Annalen der Physik, Ser. 5, 9: 338–46 (1931). Received 25 February 1931.
The Dirac theory of radiation gives a satisfactory account of the absorption, emission, and dispersion of radiation by atoms. Beyond this, quantum electrodynamics also provides a satisfactory treatment of interference phenomena. The results of the theory in most cases agree with what is expected from the correspondence principle, but the calculations which lead to this objective have hitherto been rather complicated, and the simplest consequences of classical radiation theory can only be derived along the circuitous route through a quite nontransparent Schrödinger equation in an infinite-dimensional space.
Below we shall describe a method for treating radiation problems which connects, much more closely than the previous ones, the intuitive conceptions of classical theory with those of wave mechanics and which therefore, in most cases, and without detours, yields the result expected in terms of the correspondence principle.
In this method, the starting point shall not be the Hamiltonian function or the corresponding Schrödinger equation in configuration space but rather the equations of motion, i.e. the Maxwell and Dirac wave equations.
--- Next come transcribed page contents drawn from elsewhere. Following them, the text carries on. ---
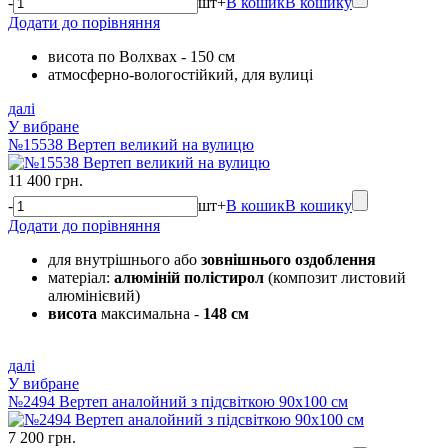
-
шт
+
В кошик
В кошику
Додати до порівняння
висота по Волхвах - 150 см
атмосферно-вологостійкий, для вулиці
далі
У вибране
№15538 Вертеп великий на вулицю
11 400 грн.
-
шт
+
В кошик
В кошику
Додати до порівняння
для внутрішнього або
зовнішнього оздоблення
матеріал:
алюміній полістирол
(композит листовий
алюмінієвий)
висота
максимальна
-
148 см
далі
У вибране
№2494 Вертеп аналойний з підсвіткою 90х100 см
7 200 грн.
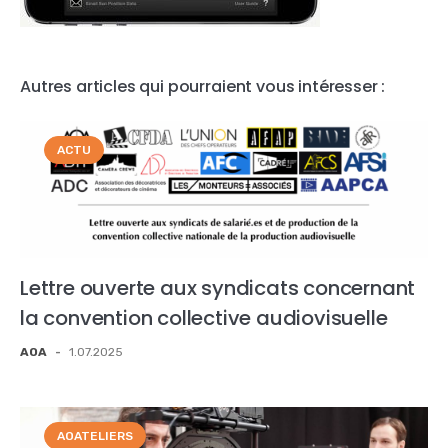
Autres articles qui pourraient vous intéresser :
ACTU
Lettre ouverte aux syndicats concernant
la convention collective audiovisuelle
AOA
-
1.07.2025
AOATELIERS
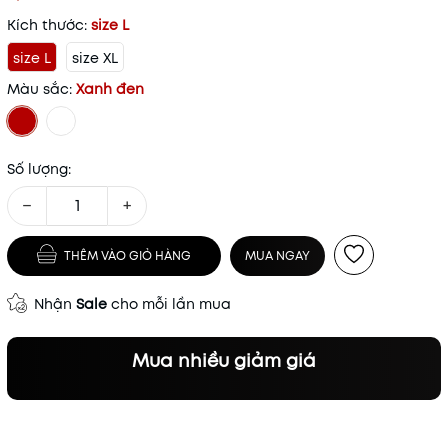
Kích thước:
size L
size L
size XL
Màu sắc:
Xanh đen
Số lượng:
−
+
THÊM VÀO GIỎ HÀNG
MUA NGAY
Nhận
Sale
cho mỗi lần mua
Mua nhiều giảm giá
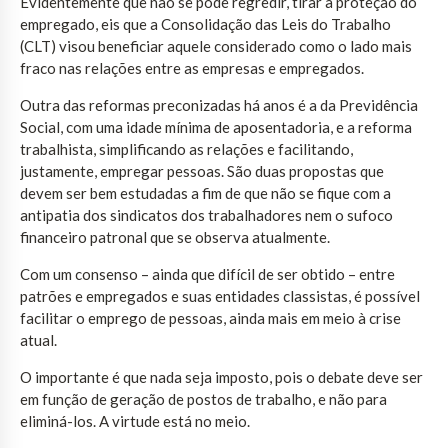
Evidentemente que não se pode regredir, tirar a proteção do
empregado, eis que a Consolidação das Leis do Trabalho
(CLT) visou beneficiar aquele considerado como o lado mais
fraco nas relações entre as empresas e empregados.
Outra das reformas preconizadas há anos é a da Previdência
Social, com uma idade mínima de aposentadoria, e a reforma
trabalhista, simplificando as relações e facilitando,
justamente, empregar pessoas. São duas propostas que
devem ser bem estudadas a fim de que não se fique com a
antipatia dos sindicatos dos trabalhadores nem o sufoco
financeiro patronal que se observa atualmente.
Com um consenso – ainda que difícil de ser obtido – entre
patrões e empregados e suas entidades classistas, é possível
facilitar o emprego de pessoas, ainda mais em meio à crise
atual.
O importante é que nada seja imposto, pois o debate deve ser
em função de geração de postos de trabalho, e não para
eliminá-los. A virtude está no meio.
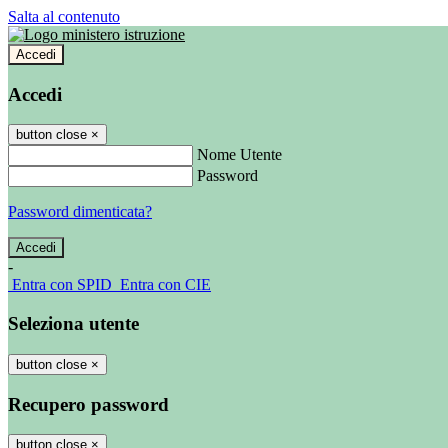
Salta al contenuto
Accedi
Accedi
button close
×
Nome Utente
Password
Password dimenticata?
-
Entra con SPID
Entra con CIE
Seleziona utente
button close
×
Recupero password
button close
×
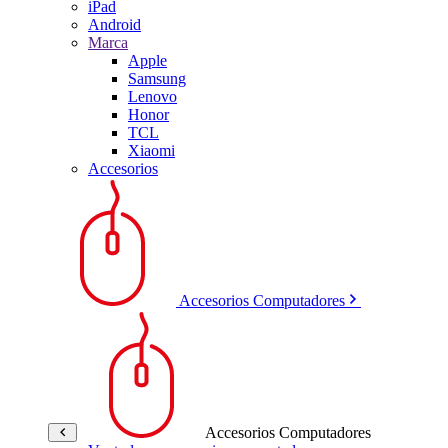
iPad
Android
Marca
Apple
Samsung
Lenovo
Honor
TCL
Xiaomi
Accesorios
Accesorios Computadores
Accesorios Computadores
These differential equations are integrated explicitly, after the value of the wave functions (E, H, and ψσ) at time t = 0 are regarded as given; here it should be noted that the wave functions at time t = 0 are noncommuting quantities. This noncommutability of the initial values of E, H, and ψσ does not disturb the integration, however, as long as the interaction between matter and radiation is assumed to be small and only linear terms in this interaction are considered.